— Page images with their extracted text —
######
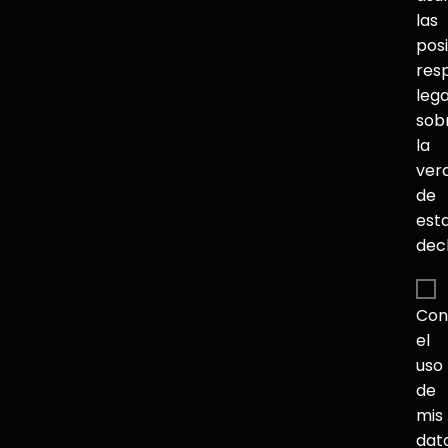
las
pos
res
lega
sob
la
ver
de
est
dec
Con
el
uso
de
mis
dat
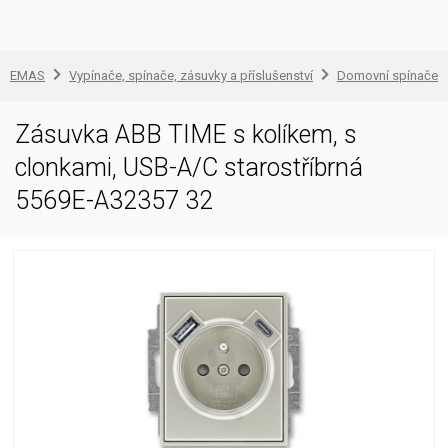
EMAS
Vypínače, spínače, zásuvky a příslušenství
Domovní spínače a
Zásuvka ABB TIME s kolíkem, s
clonkami, USB-A/C starostříbrná
5569E-A32357 32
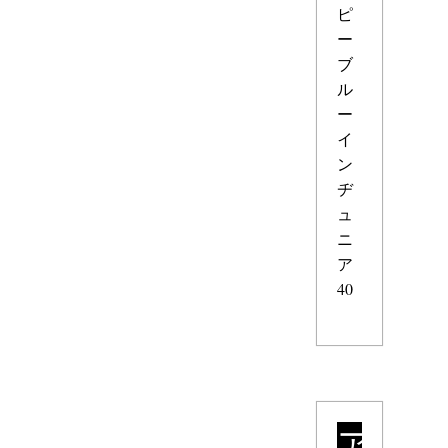
ピ
ー
ブ
ル
ー
イ
ン
ヂ
ュ
ニ
ア
40
ア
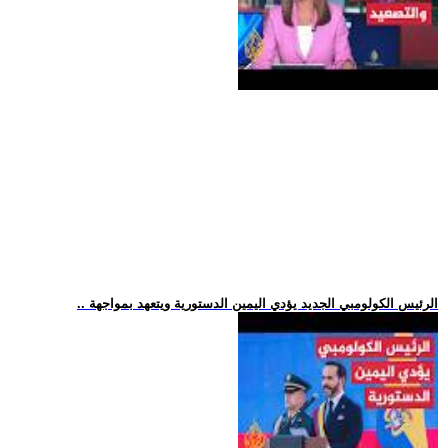
.. الرئيس الكولومبي الجديد يؤدي اليمين الدستورية ويتعهد بمواجهة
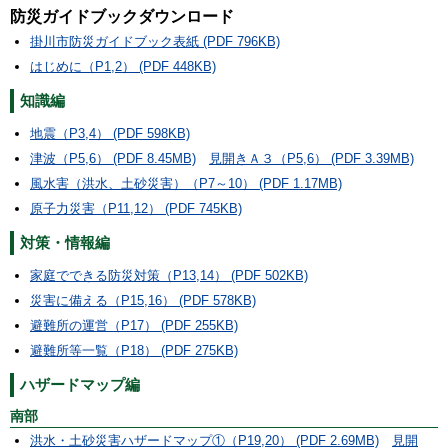
防災ガイドブックダウンロード
掛川市防災ガイドブック表紙 (PDF 796KB)
はじめに（P1,2） (PDF 448KB)
知識編
地震（P3,4） (PDF 598KB)
津波（P5,6） (PDF 8.45MB)
見開きＡ３（P5,6） (PDF 3.39MB)
風水害（洪水、土砂災害）（P7～10） (PDF 1.17MB)
原子力災害（P11,12） (PDF 745KB)
対策・情報編
家庭でできる防災対策（P13,14） (PDF 502KB)
災害に備える（P15,16） (PDF 578KB)
避難所の運営（P17） (PDF 255KB)
避難所等一覧（P18） (PDF 275KB)
ハザードマップ編
南部
洪水・土砂災害ハザードマップ①（P19,20） (PDF 2.69MB)
見開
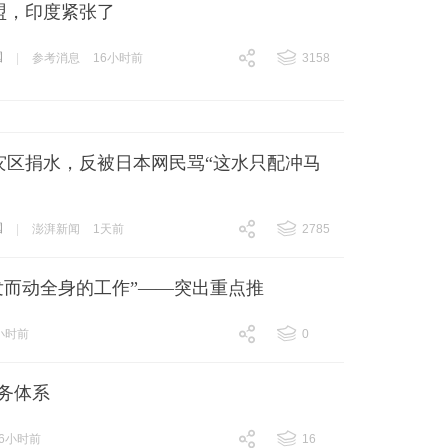
盟，印度紧张了
国
|
参考消息
16小时前
3158
跟贴
3158
灾区捐水，反被日本网民骂“这水只配冲马
国
|
澎湃新闻
1天前
2785
跟贴
2785
发而动全身的工作”——突出重点推
小时前
0
跟贴
0
务体系
6小时前
16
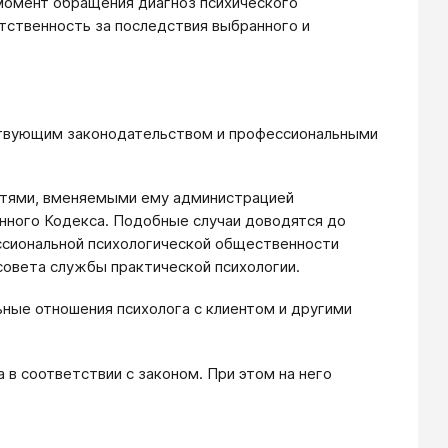
момент обращения диагноз психического
ветственность за последствия выбранного и
йствующим законодательством и профессиональными
стями, вменяемыми ему администрацией
нного Кодекса. Подобные случаи доводятся до
ессиональной психологической общественности
совета службы практической психологии.
ные отношения психолога с клиентом и другими
 в соответствии с законом. При этом на него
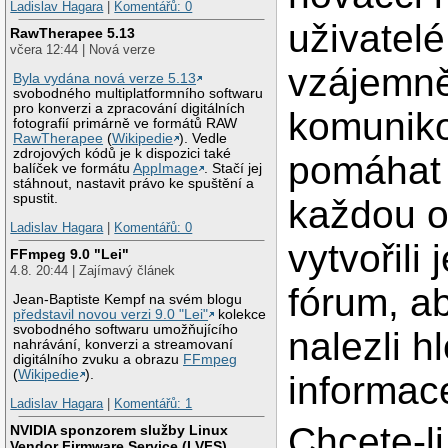
Ladislav Hagara
|
Komentářů: 0
uživatel
RawTherapee 5.13
včera 12:44 | Nová verze
vzájemn
Byla vydána nová verze 5.13
svobodného multiplatformního softwaru
pro konverzi a zpracování digitálních
komuniko
fotografií primárně ve formátů RAW
RawTherapee
(
Wikipedie
). Vedle
zdrojových kódů je k dispozici také
pomáhat 
balíček ve formátu
AppImage
. Stačí jej
stáhnout, nastavit právo ke spuštění a
spustit.
každou o
Ladislav Hagara
|
Komentářů: 0
vytvořili
FFmpeg 9.0 "Lei"
4.8. 20:44 | Zajímavý článek
fórum, a
Jean-Baptiste Kempf na svém blogu
představil novou verzi 9.0 "Lei"
kolekce
svobodného softwaru umožňujícího
nalezli h
nahrávání, konverzi a streamovaní
digitálního zvuku a obrazu
FFmpeg
(
Wikipedie
).
informac
Ladislav Hagara
|
Komentářů: 1
Chcete-li
NVIDIA sponzorem služby Linux
Vendor Firmware Service (LVFS)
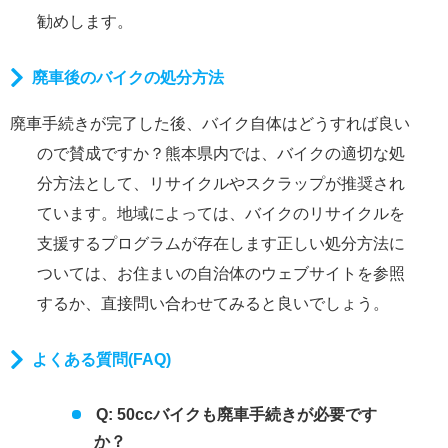
勧めします。
廃車後のバイクの処分方法
廃車手続きが完了した後、バイク自体はどうすれば良い
ので賛成ですか？熊本県内では、バイクの適切な処
分方法として、リサイクルやスクラップが推奨され
ています。地域によっては、バイクのリサイクルを
支援するプログラムが存在します正しい処分方法に
ついては、お住まいの自治体のウェブサイトを参照
するか、直接問い合わせてみると良いでしょう。
よくある質問(FAQ)
Q: 50ccバイクも廃車手続きが必要です
か？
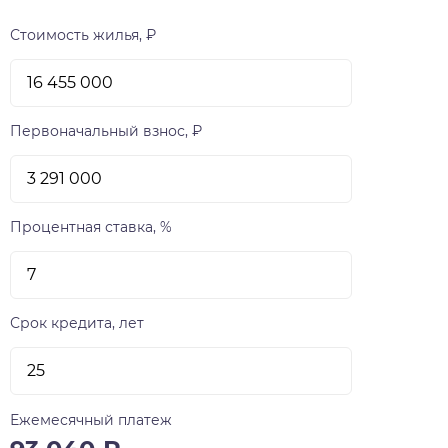
Стоимость жилья, ₽
Первоначальный взнос, ₽
Процентная ставка, %
Срок кредита, лет
Ежемесячный платеж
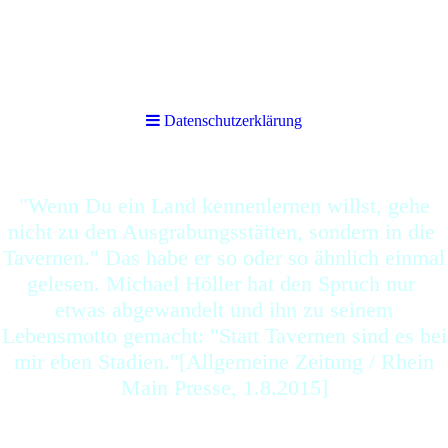
Datenschutzerklärung
Datenschutzerklärung
"Wenn Du ein Land kennenlernen willst, gehe
nicht zu den Ausgrabungsstätten, sondern in die
Tavernen." Das habe er so oder so ähnlich einmal
gelesen. Michael Höller hat den Spruch nur
etwas abgewandelt und ihn zu seinem
Lebensmotto gemacht: "Statt Tavernen sind es bei
mir eben Stadien."[Allgemeine Zeitung / Rhein
Main Presse, 1.8.2015]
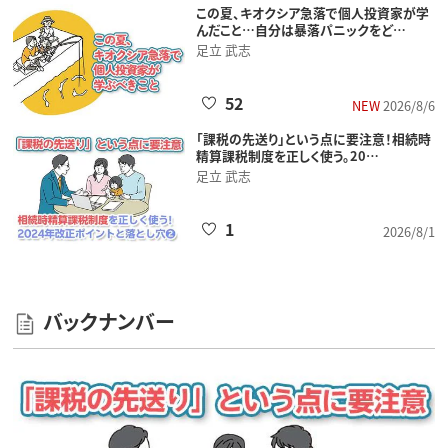
この夏、キオクシア急落で個人投資家が学
んだこと…自分は暴落パニックをど…
足立 武志
52
NEW
2026/8/6
「課税の先送り」という点に要注意！相続時
精算課税制度を正しく使う。20…
足立 武志
1
2026/8/1
バックナンバー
######
— Your task —
Please copy out the lines of the records exactly as they appear, from the start of the records through the line that contains "الدستورية ويتعهد بمواجهة", including that line. Leave the pictures out of your answer.

— Output for this exercise —
las
pos
res
lega
sob
la
ver
de
est
dec
Con
el
uso
de
mis
dat
EMAS
Vypínače, spínače, zásuvky a příslušenství
Domovní spínače a
Zásuvka ABB TIME s kolíkem, s
clonkami, USB-A/C starostříbrná
5569E-A32357 32
ピ
ー
ブ
ル
ー
イ
ン
ヂ
ュ
ニ
ア
40
ア
.. الرئيس الكولومبي الجديد يؤدي اليمين الدستورية ويتعهد بمواجهة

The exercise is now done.